Thin lemon-scented crepes filled with whipped cream cheese and dusted with lemon sugar make a bright, elegant breakfast or dessert.
Prep Time30 minutes
Cook Time10 minutes
Total Time40 minutes
Servings: 10 serves

Ingredients

  • 2 large eggs
  • 1 cup milk
  • 1 cup white whole wheat flour or whole wheat pastry flour or all-purpose flour
  • 3 tablespoons butter melted
  • 1 teaspoon vanilla
  • 1/4 teaspoon salt
  • 1/2 cup water
  • warm honey for serving
  • 1 cup granulated sugar
  • zest of 2 lemons lemon zest
  • 8 ounces Philadelphia cream cheese
  • 1 cup heavy whipping cream
  • 2 tablespoons honey
  • 1 teaspoon vanilla extract

Instructions

  • Combine crepe batter: Add the eggs, milk, flour, melted butter, 1 teaspoon vanilla, 1/4 teaspoon salt, and 1/2 cup water to a blender or food processor and blend until smooth, about 30 seconds to 1 minute.
  • Chill batter: Refrigerate the batter for about 30 minutes to let bubbles subside; it will keep up to 48 hours in the fridge.
  • Make whipped cream cheese: In a mixing bowl, add the cream cheese and heavy cream. Beat with an electric mixer on high until soft peaks form, about 4–5 minutes.
  • Sweeten the filling: Beat the 2 tablespoons honey and 1 teaspoon vanilla extract into the whipped cream cheese until just combined. Cover and chill until ready to use.
  • Prepare lemon sugar: Add 3/4 cup of the granulated sugar and the zest of 2 lemons to a blender or food processor and pulse until the sugar is very fine, about 30 seconds; then stir in the remaining sugar.
  • Heat the pan: Warm a 12-inch nonstick skillet over medium heat and lightly coat with butter or cooking spray.
  • Cook crepes: Pour about 1/3 cup of batter into the center of the pan and immediately swirl to thinly coat the bottom. Cook until the edges lift, about 30 seconds, flip and cook 10 seconds more. Transfer to a flat surface to cool.
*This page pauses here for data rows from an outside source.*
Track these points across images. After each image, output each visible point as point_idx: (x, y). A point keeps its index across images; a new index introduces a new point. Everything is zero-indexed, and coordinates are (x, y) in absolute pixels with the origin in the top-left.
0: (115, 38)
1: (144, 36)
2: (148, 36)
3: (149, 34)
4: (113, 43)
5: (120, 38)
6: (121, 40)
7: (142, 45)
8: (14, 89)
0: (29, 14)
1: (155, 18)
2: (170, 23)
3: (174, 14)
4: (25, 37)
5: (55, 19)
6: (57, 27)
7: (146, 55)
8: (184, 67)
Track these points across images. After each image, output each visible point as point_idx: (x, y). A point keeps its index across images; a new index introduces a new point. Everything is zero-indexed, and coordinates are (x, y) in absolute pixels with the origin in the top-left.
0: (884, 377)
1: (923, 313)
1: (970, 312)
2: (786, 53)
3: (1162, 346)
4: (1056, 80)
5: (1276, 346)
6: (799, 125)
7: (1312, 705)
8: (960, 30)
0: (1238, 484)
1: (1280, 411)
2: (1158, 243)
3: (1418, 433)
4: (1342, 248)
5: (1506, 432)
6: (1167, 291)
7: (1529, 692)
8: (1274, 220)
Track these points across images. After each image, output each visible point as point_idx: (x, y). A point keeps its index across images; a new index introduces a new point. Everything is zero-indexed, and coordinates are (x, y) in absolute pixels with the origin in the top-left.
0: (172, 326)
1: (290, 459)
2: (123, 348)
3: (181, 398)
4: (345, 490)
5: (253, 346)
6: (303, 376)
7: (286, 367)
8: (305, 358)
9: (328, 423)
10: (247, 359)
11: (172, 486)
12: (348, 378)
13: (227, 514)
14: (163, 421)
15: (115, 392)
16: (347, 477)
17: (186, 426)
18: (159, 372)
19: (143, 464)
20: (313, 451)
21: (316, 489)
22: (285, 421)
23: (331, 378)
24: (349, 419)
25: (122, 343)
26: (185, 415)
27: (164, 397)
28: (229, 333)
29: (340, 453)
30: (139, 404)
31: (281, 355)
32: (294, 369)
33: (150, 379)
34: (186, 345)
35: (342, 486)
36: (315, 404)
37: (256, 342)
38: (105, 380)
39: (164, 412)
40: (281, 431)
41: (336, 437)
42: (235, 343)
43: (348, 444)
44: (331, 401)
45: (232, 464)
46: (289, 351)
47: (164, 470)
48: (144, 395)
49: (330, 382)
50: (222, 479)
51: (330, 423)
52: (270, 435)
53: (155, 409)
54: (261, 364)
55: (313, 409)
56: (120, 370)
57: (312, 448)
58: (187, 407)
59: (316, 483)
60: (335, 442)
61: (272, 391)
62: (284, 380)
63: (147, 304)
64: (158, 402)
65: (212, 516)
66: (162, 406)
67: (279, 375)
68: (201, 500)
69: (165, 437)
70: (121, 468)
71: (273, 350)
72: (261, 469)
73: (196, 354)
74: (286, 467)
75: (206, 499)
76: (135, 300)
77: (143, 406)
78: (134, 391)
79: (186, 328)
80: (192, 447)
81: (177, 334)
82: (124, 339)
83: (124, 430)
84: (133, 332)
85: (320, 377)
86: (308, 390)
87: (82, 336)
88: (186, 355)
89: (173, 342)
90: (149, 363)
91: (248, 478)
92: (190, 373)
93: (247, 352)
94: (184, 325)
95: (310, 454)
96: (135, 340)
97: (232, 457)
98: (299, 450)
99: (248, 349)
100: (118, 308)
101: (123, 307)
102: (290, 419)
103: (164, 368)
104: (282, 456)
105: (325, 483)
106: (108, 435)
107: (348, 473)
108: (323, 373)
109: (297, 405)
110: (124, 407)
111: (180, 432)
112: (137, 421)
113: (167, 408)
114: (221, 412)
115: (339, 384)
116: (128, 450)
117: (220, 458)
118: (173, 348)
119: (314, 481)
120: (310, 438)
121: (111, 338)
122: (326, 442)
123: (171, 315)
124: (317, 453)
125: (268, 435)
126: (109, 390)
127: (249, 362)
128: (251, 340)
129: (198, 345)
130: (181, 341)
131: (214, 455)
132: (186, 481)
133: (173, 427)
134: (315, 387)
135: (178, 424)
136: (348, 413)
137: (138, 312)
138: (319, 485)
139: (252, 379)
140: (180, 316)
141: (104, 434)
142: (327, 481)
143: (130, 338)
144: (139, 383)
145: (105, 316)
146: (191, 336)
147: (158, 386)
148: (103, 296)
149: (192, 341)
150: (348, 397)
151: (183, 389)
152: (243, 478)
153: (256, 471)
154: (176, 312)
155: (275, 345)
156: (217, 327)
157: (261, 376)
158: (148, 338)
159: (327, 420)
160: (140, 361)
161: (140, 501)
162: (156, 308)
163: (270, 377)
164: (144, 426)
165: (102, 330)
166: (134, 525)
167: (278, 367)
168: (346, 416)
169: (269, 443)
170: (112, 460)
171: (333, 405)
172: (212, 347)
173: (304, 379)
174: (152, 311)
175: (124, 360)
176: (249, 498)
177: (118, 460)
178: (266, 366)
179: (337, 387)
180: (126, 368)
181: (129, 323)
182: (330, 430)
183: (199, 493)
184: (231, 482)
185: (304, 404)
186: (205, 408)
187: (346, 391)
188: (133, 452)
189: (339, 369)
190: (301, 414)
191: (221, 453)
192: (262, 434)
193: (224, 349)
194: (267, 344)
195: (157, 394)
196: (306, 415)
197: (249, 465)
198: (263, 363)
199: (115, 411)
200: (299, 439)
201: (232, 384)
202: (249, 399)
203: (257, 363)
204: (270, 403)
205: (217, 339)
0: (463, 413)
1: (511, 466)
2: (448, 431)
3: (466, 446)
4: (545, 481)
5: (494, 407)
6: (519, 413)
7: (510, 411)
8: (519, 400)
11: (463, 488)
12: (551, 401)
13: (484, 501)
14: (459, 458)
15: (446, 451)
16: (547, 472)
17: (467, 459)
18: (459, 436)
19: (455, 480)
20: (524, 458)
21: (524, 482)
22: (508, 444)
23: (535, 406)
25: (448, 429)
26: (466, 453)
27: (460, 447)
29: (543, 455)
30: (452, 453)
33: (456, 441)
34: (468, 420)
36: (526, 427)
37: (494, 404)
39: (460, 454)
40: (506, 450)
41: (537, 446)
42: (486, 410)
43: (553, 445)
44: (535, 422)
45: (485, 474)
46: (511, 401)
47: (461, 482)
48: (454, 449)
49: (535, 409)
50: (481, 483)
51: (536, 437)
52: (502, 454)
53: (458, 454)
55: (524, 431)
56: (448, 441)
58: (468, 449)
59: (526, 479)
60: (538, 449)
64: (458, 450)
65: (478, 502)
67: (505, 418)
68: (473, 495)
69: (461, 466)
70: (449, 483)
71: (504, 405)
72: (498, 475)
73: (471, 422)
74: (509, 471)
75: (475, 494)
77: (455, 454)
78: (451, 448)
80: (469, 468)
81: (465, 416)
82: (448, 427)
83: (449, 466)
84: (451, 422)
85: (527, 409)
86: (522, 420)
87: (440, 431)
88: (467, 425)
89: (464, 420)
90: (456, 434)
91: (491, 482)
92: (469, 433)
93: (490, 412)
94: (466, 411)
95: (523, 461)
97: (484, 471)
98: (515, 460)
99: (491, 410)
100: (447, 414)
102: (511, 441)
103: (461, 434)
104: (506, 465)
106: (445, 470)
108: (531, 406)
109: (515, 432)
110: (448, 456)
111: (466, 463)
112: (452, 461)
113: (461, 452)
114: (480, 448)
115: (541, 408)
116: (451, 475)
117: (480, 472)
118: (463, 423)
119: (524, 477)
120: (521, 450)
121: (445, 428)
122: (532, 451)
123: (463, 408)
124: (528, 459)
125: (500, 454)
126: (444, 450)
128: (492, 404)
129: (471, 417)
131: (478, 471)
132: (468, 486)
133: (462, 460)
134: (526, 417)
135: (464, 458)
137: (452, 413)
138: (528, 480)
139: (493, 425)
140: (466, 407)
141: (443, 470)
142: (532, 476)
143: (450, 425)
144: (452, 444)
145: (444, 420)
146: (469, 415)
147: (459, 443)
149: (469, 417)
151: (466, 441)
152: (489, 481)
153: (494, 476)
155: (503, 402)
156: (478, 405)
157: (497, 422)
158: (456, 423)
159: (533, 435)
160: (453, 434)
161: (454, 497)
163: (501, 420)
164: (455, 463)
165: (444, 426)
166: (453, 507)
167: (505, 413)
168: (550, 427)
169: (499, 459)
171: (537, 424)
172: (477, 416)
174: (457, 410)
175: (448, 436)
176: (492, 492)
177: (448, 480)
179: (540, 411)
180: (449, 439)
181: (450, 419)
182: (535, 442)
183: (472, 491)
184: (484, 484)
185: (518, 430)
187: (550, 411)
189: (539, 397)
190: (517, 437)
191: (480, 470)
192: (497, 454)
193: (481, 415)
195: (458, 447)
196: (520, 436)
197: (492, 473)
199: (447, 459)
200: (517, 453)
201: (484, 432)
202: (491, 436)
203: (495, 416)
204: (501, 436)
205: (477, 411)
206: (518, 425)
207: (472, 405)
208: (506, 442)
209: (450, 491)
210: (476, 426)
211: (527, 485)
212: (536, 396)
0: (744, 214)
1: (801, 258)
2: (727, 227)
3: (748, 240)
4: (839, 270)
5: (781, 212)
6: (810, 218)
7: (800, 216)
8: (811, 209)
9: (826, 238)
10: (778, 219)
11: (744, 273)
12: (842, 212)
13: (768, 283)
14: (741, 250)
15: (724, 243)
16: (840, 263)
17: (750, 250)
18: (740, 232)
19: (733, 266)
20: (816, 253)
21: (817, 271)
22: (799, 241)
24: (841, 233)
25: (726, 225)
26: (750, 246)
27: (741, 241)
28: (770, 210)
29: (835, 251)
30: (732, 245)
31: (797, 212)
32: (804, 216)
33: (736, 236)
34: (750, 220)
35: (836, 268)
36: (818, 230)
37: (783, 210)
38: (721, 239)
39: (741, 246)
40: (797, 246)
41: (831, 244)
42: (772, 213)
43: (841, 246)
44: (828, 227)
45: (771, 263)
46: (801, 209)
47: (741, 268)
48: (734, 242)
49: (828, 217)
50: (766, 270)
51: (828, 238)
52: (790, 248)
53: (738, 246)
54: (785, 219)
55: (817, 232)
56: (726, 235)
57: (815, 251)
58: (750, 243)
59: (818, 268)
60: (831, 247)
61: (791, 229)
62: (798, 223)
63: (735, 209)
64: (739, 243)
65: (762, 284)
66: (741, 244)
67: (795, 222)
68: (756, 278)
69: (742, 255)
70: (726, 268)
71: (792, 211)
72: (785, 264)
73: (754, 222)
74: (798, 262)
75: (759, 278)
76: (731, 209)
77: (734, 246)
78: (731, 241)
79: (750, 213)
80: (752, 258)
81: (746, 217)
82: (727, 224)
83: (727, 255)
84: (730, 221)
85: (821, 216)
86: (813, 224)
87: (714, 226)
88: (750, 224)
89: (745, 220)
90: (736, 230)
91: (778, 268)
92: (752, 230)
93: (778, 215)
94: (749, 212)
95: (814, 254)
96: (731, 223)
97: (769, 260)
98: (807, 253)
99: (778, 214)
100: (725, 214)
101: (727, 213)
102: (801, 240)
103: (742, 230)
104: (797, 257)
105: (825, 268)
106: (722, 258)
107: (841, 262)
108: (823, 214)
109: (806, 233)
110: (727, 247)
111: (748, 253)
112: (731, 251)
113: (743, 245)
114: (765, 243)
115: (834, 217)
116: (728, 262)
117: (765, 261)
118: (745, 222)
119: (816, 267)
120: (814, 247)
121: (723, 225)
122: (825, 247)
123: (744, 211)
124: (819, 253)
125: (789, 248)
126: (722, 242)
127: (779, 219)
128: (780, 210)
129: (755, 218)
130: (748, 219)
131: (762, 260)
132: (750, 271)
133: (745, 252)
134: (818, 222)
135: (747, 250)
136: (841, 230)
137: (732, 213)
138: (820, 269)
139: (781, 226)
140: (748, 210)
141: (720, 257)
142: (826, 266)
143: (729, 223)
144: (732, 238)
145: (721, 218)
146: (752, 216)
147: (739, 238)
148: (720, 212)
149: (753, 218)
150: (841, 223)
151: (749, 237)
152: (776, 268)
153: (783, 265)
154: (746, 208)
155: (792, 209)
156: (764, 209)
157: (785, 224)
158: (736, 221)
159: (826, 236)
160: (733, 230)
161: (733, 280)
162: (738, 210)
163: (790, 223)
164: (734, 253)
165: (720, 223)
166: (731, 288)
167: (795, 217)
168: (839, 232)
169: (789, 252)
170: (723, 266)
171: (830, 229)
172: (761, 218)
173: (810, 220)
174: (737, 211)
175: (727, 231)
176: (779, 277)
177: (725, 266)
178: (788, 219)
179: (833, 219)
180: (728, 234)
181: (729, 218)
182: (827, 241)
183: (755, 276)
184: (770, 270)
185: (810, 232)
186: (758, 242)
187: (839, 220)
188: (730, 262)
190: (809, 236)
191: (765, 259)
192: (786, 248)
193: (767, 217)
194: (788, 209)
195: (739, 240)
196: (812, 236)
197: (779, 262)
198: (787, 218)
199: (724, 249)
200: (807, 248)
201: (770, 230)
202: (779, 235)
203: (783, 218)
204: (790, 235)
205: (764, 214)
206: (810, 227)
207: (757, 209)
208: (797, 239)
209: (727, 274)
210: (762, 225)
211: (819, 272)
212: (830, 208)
Repeat with remaining batter to make about 10 crepes.
  • Assemble: Spread a generous spoonful of whipped cream cheese onto a warm crepe, dust with lemon sugar, drizzle with warm honey if desired, and serve with berries.

Equipment

  • blender or food processor
  • Mixing Bowl
  • Electric Mixer
  • 12-inch nonstick skillet
  • Spatula
  • Measuring cups and spoons
  • cutting board or cooling surface

Notes

  • Chill batter 30 minutes for easier cooking.
  • Use a blender for smooth, lump-free batter.
  • Pulse sugar with zest until very fine for best texture.
  • Beat cream cheese and cream until soft peaks for a light filling.